Data shown:

• • • • • • •

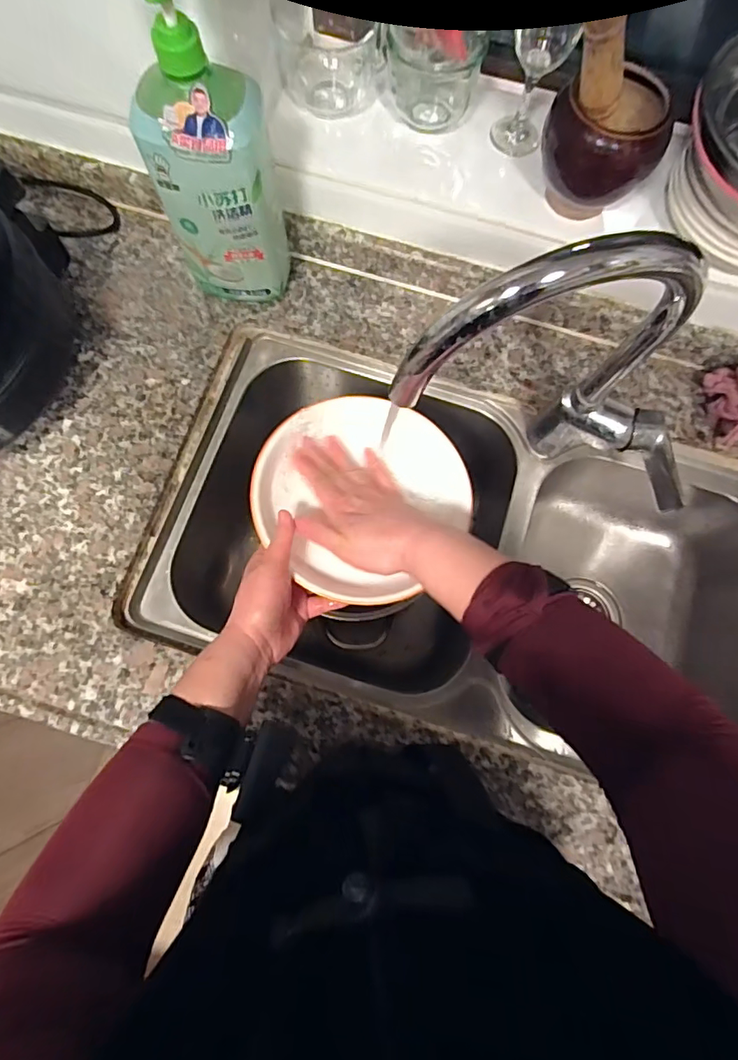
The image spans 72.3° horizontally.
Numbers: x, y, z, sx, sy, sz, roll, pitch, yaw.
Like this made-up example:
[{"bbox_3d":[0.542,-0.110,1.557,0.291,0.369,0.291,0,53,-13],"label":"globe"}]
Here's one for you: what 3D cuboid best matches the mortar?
[{"bbox_3d":[0.221,-0.368,0.490,0.107,0.099,0.100,23,76,4],"label":"mortar"}]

• • • • • • •

What to do:
Extract the full listing exactly, with the pictures left out.

Output of the task:
The image spans 72.3° horizontally.
Numbers: x, y, z, sx, sy, sz, roll, pitch, yaw.
Like this made-up example:
[{"bbox_3d":[0.542,-0.110,1.557,0.291,0.369,0.291,0,53,-13],"label":"globe"}]
Here's one for you: what 3D cuboid best matches the mortar?
[{"bbox_3d":[0.221,-0.368,0.490,0.107,0.099,0.100,23,76,4],"label":"mortar"}]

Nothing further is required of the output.